WHAT NEEDS TO BE DONE ▸ Write out, word for word, every line in the data below from the one containing "ring pip: (12, 224)" to the one containing "ring pip: (125, 159)", both of them included.

[Records from a dataset]
......
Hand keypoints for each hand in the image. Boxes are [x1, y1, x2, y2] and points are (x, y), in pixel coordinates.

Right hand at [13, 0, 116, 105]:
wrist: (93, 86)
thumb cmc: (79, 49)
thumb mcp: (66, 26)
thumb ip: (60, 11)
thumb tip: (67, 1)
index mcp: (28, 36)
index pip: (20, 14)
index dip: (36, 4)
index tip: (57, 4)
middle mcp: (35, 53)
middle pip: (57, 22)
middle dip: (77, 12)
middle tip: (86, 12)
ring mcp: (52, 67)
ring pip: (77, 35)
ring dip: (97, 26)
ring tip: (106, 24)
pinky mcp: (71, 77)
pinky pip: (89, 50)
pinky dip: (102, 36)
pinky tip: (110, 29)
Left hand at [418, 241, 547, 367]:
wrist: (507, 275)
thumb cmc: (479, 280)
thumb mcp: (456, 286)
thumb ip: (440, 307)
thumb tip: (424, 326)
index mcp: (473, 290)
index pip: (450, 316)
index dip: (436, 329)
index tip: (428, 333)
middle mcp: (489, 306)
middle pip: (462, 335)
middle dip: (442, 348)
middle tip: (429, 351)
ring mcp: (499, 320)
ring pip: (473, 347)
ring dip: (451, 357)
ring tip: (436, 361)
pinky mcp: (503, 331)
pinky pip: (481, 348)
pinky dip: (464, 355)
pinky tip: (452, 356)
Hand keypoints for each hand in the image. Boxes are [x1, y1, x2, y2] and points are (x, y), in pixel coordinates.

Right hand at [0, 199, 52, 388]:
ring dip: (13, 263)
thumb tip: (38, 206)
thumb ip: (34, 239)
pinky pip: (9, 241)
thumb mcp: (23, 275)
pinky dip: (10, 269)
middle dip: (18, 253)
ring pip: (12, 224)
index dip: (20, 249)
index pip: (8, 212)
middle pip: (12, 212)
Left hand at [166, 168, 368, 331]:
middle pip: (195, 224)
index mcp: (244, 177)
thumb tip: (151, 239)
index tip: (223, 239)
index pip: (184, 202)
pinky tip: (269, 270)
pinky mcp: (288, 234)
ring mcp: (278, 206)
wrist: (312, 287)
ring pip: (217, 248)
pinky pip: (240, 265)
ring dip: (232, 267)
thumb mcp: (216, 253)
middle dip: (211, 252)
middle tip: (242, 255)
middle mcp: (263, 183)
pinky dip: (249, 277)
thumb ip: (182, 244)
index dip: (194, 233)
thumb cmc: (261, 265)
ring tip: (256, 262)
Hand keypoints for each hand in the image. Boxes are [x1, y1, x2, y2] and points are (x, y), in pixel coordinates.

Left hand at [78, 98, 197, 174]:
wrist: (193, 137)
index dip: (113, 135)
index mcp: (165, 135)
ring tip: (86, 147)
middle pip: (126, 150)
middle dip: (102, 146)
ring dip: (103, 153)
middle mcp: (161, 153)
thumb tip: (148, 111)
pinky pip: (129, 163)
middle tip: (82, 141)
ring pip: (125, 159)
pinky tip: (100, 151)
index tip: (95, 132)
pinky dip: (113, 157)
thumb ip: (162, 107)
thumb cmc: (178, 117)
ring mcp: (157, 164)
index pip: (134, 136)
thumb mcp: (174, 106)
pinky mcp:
......
YOUR RESPONSE ▸
ring pip: (12, 224)
index dip: (20, 249)
index pip: (8, 212)
middle pip: (12, 212)
Left hand at [166, 168, 368, 331]:
middle pip: (195, 224)
index mcp: (244, 177)
thumb tip: (151, 239)
index tip: (223, 239)
index pip: (184, 202)
pinky tip: (269, 270)
pinky mcp: (288, 234)
ring mcp: (278, 206)
wrist: (312, 287)
ring pip: (217, 248)
pinky pip: (240, 265)
ring dip: (232, 267)
thumb mcp: (216, 253)
middle dip: (211, 252)
middle tip: (242, 255)
middle mcp: (263, 183)
pinky dip: (249, 277)
thumb ip: (182, 244)
index dip: (194, 233)
thumb cmc: (261, 265)
ring tip: (256, 262)
Hand keypoints for each hand in the image. Boxes are [x1, y1, x2, y2] and points are (x, y), in pixel coordinates.

Left hand at [78, 98, 197, 174]:
wrist: (193, 137)
index dip: (113, 135)
index mcp: (165, 135)
ring tip: (86, 147)
middle pip: (126, 150)
middle dip: (102, 146)
ring dip: (103, 153)
middle mcp: (161, 153)
thumb tip: (148, 111)
pinky pip: (129, 163)
middle tip: (82, 141)
ring pip: (125, 159)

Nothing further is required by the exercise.